• **Set of tasks**:
1. Answer these questions from the notebook excerpt:
(a) What purchase count does the table give for Male?
(b) Which function does the hint suggest for categorizing players by the age bins?
(c) Which column does the last line of code take the maximum of?
2. Write out the part of the notebook excerpt that begins at "Unnamed: 0,Gender,Purchase Count,Average" and ends after "Hint: use pd.cut()".

• **Text excerpt**:
- - -

Purchasing_Analysis_Gender = {'Gender':['Female','Male','Other / Non-Disclosed'],
                              'Purchase Count':[female_purchases, male_purchases, other_purchases],
                             'Average Purchase Price':[female_avg_pp, male_avg_pp, other_avg_pp],
                             'Total Purchase Value':[female_tot_purch, male_tot_purch, other_tot_purch],
                             'Average Total Purchase per Person':[female_avg_pt, male_avg_pt, other_avg_pt]}
Purch_Analy_DF = pd.DataFrame(Purchasing_Analysis_Gender)

Purch_Analy_DF


Unnamed: 0,Gender,Purchase Count,Average Purchase Price,Total Purchase Value,Average Total Purchase per Person
0,Female,113,3.2,361.94,4.58
1,Male,652,3.02,1967.64,13.66
2,Other / Non-Disclosed,15,3.35,50.19,4.18


## Age Demographics

* Establish bins for ages


* Categorize the existing players using the age bins. Hint: use pd.cut()


* Calculate the numbers and percentages by age group


* Create a summary data frame to hold the results


* Optional: round the percentage column to two decimal points


* Display Age Demographics Table


In [40]:
#find the maximum and minimum of the ages in the data to understand the binning
max_age = purchase_data_df['Age'].max()

- - -

• **Information given**:
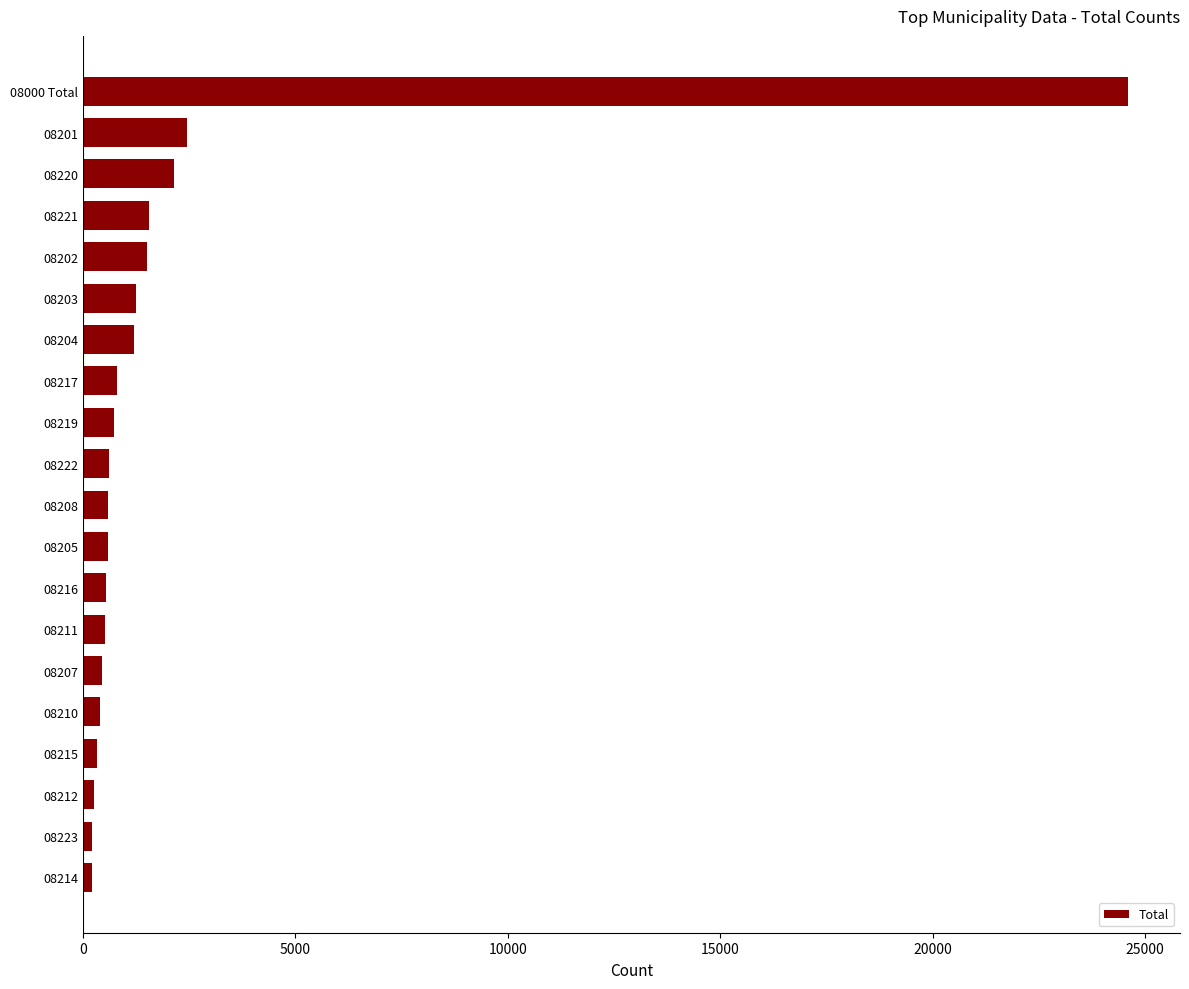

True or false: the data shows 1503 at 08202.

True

- - -

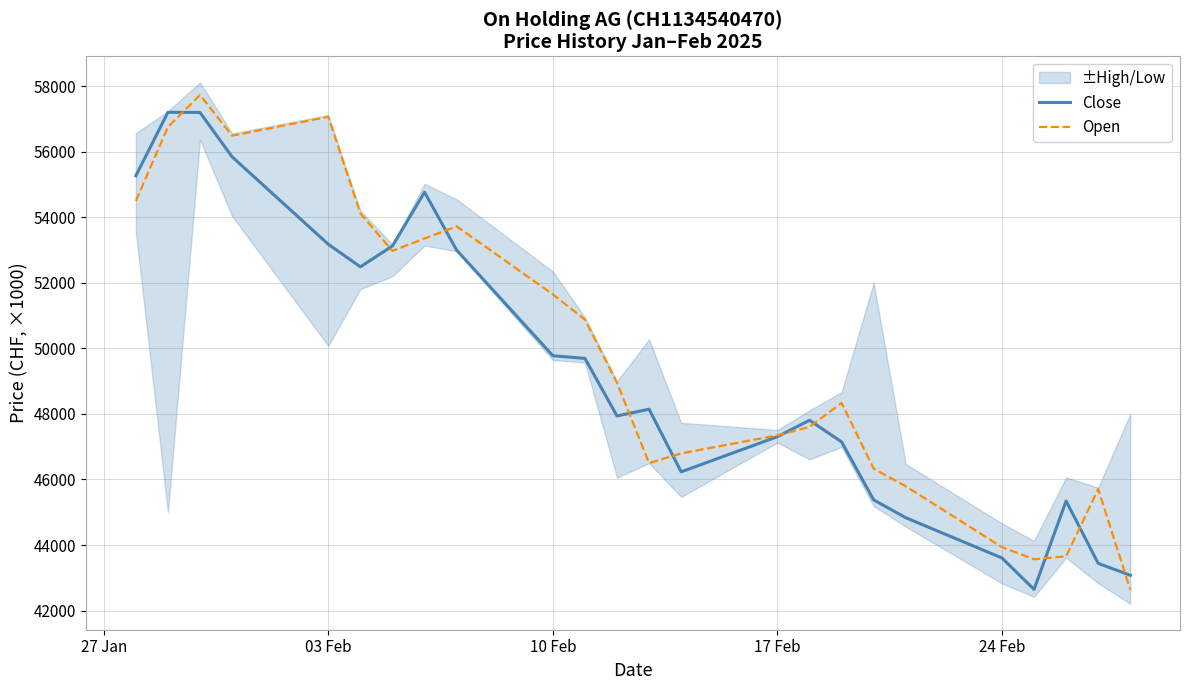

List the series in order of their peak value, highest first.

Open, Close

- - -

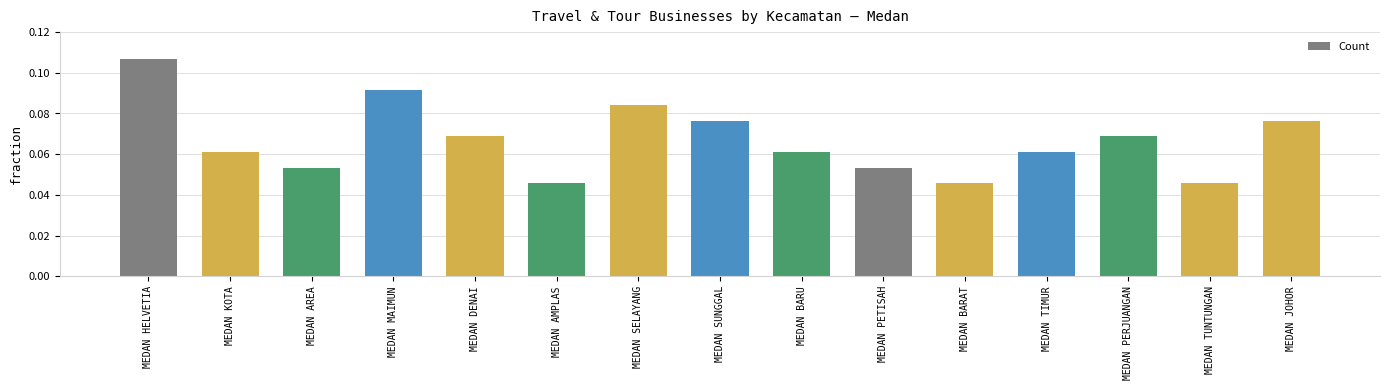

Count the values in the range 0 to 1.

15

- - -

• **Solutions to the exercise**:
1.
(a) 652
(b) pd.cut()
(c) 'Age'

2.
Unnamed: 0,Gender,Purchase Count,Average Purchase Price,Total Purchase Value,Average Total Purchase per Person
0,Female,113,3.2,361.94,4.58
1,Male,652,3.02,1967.64,13.66
2,Other / Non-Disclosed,15,3.35,50.19,4.18


## Age Demographics

* Establish bins for ages


* Categorize the existing players using the age bins. Hint: use pd.cut()